Yevdokymova was in Ogden for three days earlier this fall as part of an outreach program stemming from this month’s Moscow Ballet visit. While here, she worked with about 200 students from Burch Creek Elementary School and visited about 50 children at a Youth Impact after-school program.
“She taught them about ‘The Nutcracker,’ did some movement things, then taught them Russian numbers and words and the names of Russian animals,” Watson said.
Yevdokymova also posed for students in a Weber State University drawing class.
“She put on her tutu and posed for an hour for the drawing students,” Watson said. “She could hold a pose for about five minutes — we’d have her in a plié, or up on her toes. It was exhausting just watching her.”
Watson calls the famed holiday ballet “ubiquitous” at this time of year. It’s also a money-maker for arts organizations. Because “The Nutcracker” is so popular, it’s relatively easy to sell tickets to performances.
“Doing shows like ‘Nutcracker’ allow us to do some of these other shows that may not have as big an audience but that we feel are important to bring in here,” Watson said. “‘The Nutcracker’ is a bit of a cash cow for us.
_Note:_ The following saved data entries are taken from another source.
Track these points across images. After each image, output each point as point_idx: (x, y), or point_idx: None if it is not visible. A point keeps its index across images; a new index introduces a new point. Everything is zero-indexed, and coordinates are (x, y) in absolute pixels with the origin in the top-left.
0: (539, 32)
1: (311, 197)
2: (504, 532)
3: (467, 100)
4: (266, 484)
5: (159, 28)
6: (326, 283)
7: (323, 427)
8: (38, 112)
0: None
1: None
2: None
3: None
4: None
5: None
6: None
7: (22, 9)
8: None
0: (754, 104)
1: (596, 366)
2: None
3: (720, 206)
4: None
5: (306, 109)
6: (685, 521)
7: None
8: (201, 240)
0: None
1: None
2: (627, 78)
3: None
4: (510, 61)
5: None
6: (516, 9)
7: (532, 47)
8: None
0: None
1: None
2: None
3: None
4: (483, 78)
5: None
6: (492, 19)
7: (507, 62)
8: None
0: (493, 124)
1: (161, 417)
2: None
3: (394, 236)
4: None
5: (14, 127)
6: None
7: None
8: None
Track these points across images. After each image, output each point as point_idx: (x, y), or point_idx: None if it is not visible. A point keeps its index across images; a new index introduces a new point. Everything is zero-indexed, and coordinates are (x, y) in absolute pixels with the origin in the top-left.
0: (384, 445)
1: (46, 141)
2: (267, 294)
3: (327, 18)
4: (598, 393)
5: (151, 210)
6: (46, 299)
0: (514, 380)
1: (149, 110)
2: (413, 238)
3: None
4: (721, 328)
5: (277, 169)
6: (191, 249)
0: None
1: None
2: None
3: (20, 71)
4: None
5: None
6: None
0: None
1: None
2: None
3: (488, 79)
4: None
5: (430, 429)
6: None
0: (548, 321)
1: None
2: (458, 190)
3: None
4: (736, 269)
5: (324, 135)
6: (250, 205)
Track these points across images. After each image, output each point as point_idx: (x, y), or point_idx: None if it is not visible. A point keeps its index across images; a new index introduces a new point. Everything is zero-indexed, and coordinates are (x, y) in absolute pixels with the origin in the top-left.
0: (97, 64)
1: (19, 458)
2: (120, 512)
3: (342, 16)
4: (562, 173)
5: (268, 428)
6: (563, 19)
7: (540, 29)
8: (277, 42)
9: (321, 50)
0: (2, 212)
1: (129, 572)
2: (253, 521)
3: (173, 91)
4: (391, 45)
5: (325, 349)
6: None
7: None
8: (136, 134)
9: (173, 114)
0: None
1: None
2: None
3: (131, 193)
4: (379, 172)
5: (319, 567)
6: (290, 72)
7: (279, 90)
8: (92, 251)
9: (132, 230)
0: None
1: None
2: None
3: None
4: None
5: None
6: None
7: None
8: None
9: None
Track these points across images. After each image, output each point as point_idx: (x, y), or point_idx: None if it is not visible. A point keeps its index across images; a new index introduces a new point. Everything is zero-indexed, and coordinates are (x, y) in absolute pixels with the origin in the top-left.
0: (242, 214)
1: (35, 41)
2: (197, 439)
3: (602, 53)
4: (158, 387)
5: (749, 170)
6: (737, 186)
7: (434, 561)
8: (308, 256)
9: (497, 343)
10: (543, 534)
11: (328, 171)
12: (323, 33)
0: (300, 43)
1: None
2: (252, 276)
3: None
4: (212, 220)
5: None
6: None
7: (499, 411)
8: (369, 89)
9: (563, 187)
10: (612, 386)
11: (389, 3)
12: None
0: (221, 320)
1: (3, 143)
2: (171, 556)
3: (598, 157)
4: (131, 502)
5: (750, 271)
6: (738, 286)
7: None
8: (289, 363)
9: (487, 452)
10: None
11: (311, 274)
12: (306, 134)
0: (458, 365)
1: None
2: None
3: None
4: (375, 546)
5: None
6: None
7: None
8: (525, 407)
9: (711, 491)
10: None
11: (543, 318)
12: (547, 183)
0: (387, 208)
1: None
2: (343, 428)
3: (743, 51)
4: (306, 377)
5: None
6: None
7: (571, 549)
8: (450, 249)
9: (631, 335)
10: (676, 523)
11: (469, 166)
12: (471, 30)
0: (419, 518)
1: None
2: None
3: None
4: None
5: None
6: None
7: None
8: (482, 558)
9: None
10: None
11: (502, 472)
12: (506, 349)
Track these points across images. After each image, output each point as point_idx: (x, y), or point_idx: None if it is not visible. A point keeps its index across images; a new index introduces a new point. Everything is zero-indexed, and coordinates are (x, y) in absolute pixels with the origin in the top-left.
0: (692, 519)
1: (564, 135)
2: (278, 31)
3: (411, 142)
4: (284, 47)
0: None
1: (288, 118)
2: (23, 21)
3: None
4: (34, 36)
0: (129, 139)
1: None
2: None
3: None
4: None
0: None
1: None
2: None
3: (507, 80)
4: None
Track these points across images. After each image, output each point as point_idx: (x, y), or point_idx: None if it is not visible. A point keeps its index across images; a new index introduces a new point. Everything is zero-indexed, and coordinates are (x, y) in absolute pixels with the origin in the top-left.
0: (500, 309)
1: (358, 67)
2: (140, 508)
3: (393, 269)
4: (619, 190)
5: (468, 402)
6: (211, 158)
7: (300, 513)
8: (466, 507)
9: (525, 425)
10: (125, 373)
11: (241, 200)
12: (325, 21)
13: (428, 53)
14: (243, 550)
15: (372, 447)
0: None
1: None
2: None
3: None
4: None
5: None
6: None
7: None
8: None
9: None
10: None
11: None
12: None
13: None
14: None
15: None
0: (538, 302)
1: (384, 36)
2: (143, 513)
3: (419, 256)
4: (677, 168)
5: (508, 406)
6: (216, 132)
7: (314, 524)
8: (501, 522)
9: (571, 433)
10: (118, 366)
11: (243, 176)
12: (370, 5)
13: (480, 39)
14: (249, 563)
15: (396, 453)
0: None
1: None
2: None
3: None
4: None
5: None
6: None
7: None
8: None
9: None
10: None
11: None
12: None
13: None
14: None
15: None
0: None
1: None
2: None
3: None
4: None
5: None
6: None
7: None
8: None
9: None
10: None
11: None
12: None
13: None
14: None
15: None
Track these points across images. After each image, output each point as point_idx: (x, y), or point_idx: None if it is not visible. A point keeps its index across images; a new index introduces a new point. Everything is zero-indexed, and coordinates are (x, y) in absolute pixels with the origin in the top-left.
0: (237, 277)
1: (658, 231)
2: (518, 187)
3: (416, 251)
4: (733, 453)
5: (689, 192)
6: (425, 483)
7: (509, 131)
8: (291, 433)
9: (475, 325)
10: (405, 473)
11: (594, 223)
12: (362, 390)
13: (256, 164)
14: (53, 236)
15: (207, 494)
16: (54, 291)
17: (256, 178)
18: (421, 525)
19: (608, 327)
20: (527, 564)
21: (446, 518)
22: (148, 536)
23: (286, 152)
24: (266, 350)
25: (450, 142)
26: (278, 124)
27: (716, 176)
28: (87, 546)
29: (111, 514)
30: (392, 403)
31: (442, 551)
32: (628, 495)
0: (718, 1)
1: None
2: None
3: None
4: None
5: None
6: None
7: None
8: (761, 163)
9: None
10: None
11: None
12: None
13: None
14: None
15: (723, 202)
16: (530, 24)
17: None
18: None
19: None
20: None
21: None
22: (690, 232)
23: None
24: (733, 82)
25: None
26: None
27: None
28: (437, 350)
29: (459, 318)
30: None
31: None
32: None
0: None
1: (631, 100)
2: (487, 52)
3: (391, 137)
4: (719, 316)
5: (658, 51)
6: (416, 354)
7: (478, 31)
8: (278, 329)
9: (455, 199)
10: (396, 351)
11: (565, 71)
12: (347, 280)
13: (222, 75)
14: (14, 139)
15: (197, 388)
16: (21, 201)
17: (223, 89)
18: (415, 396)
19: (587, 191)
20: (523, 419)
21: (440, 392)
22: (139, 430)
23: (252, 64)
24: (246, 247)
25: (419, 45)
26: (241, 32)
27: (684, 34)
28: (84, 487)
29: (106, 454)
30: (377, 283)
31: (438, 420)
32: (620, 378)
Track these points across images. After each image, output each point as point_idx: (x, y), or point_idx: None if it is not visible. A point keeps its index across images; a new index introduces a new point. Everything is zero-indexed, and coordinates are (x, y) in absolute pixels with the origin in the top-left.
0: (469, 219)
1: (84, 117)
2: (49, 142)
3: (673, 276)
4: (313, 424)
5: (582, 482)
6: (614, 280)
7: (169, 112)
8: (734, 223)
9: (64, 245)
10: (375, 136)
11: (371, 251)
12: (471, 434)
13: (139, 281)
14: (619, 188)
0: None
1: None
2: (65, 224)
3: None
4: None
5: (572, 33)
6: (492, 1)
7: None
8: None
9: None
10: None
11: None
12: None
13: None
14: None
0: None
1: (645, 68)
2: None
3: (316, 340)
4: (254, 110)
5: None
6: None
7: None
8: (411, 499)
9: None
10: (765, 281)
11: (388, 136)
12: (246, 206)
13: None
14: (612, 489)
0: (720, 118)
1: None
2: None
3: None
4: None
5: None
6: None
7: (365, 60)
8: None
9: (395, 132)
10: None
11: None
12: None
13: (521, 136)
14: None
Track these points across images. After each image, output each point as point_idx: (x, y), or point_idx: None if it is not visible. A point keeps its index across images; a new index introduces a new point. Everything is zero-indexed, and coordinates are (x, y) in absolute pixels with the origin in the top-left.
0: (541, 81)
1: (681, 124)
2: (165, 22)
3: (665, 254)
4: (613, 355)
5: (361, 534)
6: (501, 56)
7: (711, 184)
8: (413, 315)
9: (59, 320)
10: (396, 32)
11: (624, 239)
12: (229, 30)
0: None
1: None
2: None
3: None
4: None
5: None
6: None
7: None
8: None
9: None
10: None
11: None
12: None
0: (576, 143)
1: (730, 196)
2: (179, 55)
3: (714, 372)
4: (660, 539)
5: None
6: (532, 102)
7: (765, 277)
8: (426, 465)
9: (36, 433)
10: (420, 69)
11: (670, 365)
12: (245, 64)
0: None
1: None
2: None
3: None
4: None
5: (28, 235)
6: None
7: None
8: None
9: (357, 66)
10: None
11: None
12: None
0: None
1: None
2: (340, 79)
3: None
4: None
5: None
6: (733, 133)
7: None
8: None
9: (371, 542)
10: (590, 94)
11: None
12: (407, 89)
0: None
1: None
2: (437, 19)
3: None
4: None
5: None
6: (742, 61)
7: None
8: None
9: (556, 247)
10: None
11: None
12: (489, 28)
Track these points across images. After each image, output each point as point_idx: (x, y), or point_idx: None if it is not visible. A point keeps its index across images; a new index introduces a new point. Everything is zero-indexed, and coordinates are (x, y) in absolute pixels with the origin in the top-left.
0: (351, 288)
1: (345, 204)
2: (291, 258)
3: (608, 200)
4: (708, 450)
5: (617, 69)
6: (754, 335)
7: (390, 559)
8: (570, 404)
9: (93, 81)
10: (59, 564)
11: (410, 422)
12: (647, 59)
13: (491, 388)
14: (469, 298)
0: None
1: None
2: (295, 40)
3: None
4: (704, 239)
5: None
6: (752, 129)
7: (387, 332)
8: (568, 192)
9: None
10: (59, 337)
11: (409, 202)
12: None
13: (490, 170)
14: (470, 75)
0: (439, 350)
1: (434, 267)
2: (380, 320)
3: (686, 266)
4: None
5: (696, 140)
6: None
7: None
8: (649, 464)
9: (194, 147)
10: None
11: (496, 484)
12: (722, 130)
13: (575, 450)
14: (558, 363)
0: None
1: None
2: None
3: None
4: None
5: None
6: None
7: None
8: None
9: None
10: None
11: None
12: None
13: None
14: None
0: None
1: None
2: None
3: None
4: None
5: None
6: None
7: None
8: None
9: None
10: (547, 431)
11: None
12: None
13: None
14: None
That’s why theater companies do ‘A Christmas Carol’ every year. People just love it.”
In past years, the Ballet West performances of “The Nutcracker have generally sold out, and Watson expects no less from Moscow Ballet’s “Great Russian Nutcracker.” Indeed, he says he hasn’t noticed much of a difference in ticket sales between this and previous years.
“Nobody’s realizing this is not a Ballet West production,” Watson said. “The only thing they care about is that it’s ‘The Nutcracker,’ and that it’s a professional production — not your 6-year-old niece stumbling all over the stage.”